Lemmatizing and Stemming

data
Author

Josef Fruehwald

Published

September 13, 2022

What tokenizing does not get for you

Coming back to the example sentences from the first data processing lecture, properly tokenizing these sentences will only partly help us with our linguistic analysis.

import nltk
from nltk.tokenize import word_tokenize
from collections import Counter
from tabulate import tabulate

phrase = """The 2019 film CATS is a movie about cats. 
Cats appear in every scene. 
A cat can always be seen"""

# case folding
phrase_lower = phrase.lower()

# tokenization
tokens = word_tokenize(phrase_lower)

# counting
token_count = Counter(tokens)

# cat focus
cat_list = [[k,token_count[k]] for k in token_count if "cat" in k]

print(tabulate(cat_list,
               headers = ["type", "count"]))
type count
cats 3
cat 1

We’ve still got the plural cats being counted as a separate word from cat, which for our weird use case, we don’t want. Our options here are to either “stem” or “lemmatize” our tokens.

Stemming

Stemming is focused on cutting off morphemes and, to some degree, providing a consistent stem across all types that share a stem. So the outcomes aren’t always a recognizable word. The way it does this is all rule-based. For example, the first step of the Porter stemmer contains the following rewrite rules.

i.   sses -> ss
ii.  ies -> i
iii. ss -> ss
iv.  s -> 

When a word comes into the first step, if its end matches any of the left hand sides, it will get re-written as the right hand side. If it could match multiple, the one it has the longest match with wins, so

  • “passes” matches i. , so it gets rewritten as “pass”

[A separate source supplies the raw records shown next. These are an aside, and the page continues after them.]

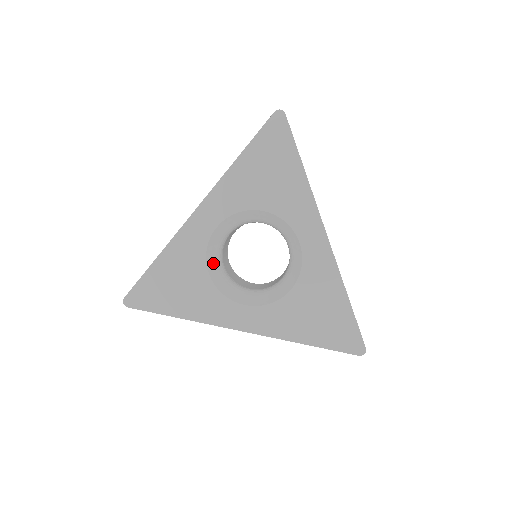
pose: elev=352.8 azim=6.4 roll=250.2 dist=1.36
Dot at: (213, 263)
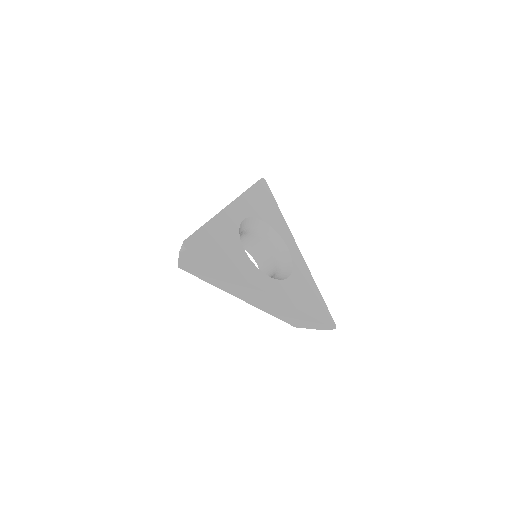
Dot at: occluded
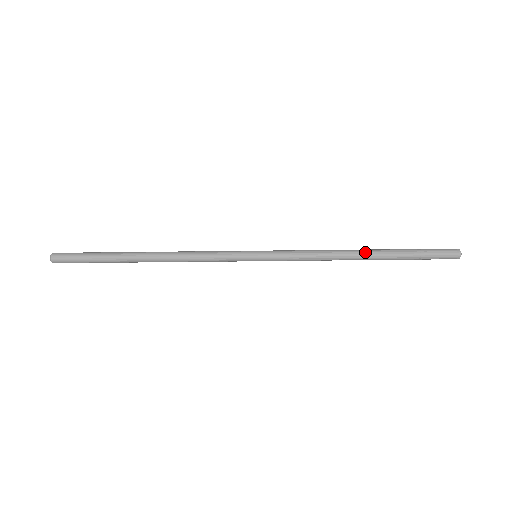
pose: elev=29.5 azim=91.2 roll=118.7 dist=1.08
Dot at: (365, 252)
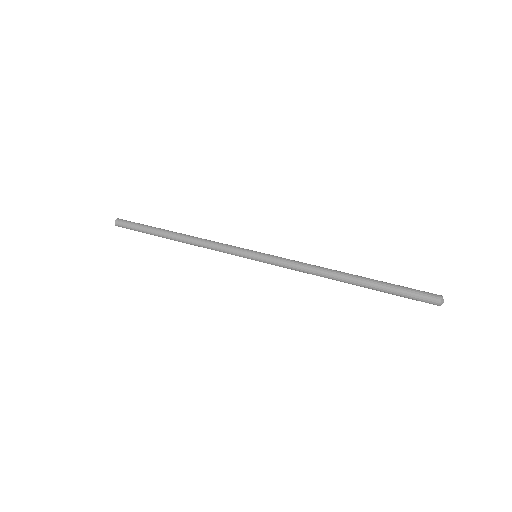
Dot at: (347, 277)
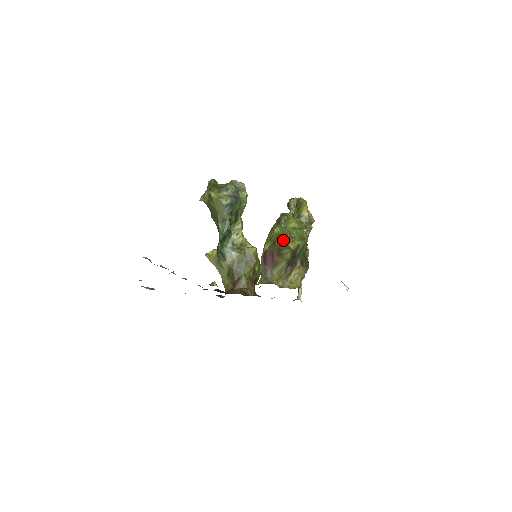
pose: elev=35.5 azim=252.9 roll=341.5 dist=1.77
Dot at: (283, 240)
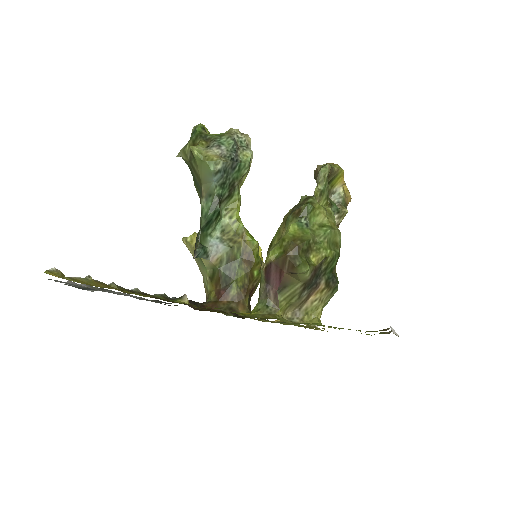
Dot at: (301, 249)
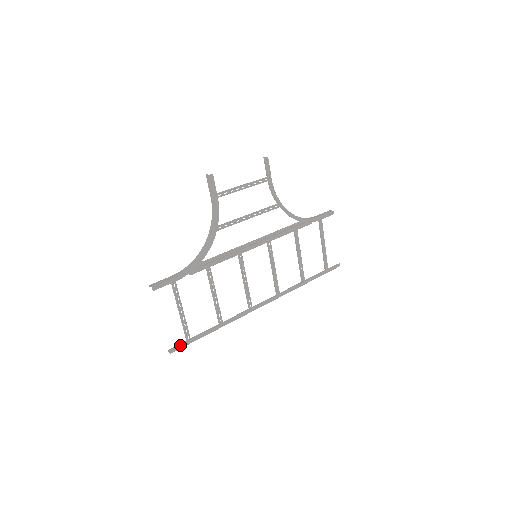
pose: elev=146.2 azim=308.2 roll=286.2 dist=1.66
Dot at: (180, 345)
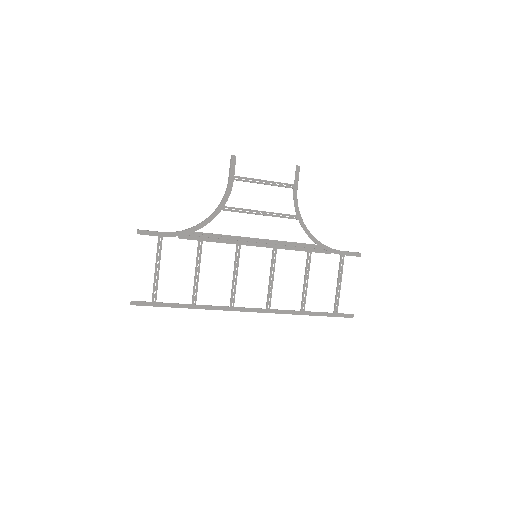
Dot at: (143, 302)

  • “pass” matches iii. and iv., but has the largest overlap with iii. so it gets rewritten as “pass”

  • “parties” matches ii., so it gets rewritten as “parti”

  • “pas” (as in “faux pas”) matches iv. so it gets rewritten as “pa”

  • “cats” matches iv. so it gets rewritten as “cats”

This works basically correctly to the various /+z/ morphemes in English, but it over does it (“pas” should be left alone) and it produces some stems that don’t look like the actual root word (“parti” vs “party”).

After this step, it contains a lot more hand crafted rules (e.g. ational - > ate).

from nltk.stem import PorterStemmer
from nltk.stem import SnowballStemmer
p_stemmer = PorterStemmer()
p_stemmed = [p_stemmer.stem(t) for t in tokens]
for t in p_stemmed:
  print(f"`{t}` |", end = " ")

the | 2019 | film | cat | is | a | movi | about | cat | . | cat | appear | in | everi | scene | . | a | cat | can | alway | be | seen |

s_stemmer = SnowballStemmer("english")
s_stemmed = [s_stemmer.stem(t) for t in tokens]
for t in s_stemmed:
  print(f"`{t}` |", end = " ")

the | 2019 | film | cat | is | a | movi | about | cat | . | cat | appear | in | everi | scene | . | a | cat | can | alway | be | seen |

Just to focus on how the stemmers operate over a specific paradigm:

cry = ["cry", "cries", "crying", "cried", "crier"]

print(
  tabulate(
    [[c, s_stemmer.stem(c)] for c in cry],
    headers=["token", "stem"]
  )
)
token stem
cry cri
cries cri
crying cri
cried cri
crier crier

Also, when something like inflectional morphology makes a change to the stem, it won’t get undone by the stemmer.

run = ["run", "runs", "running", "ran", "runner"]

print(
  tabulate(
    [[r, s_stemmer.stem(r)] for r in run],
    headers=["token", "stem"]
  )
)
token stem
run run
runs run
running run
ran ran
runner runner

Lemmatizing

Lemmatizing involves a more complex morphological analysis of words, and as such requires language specific models to work.

nltk lemmatizing

nltk uses WordNet for its English lemmatizing. WordNet is a large database of lexical relations that have been hand annotated starting in the 1980s. Its outputs are always recognizable words.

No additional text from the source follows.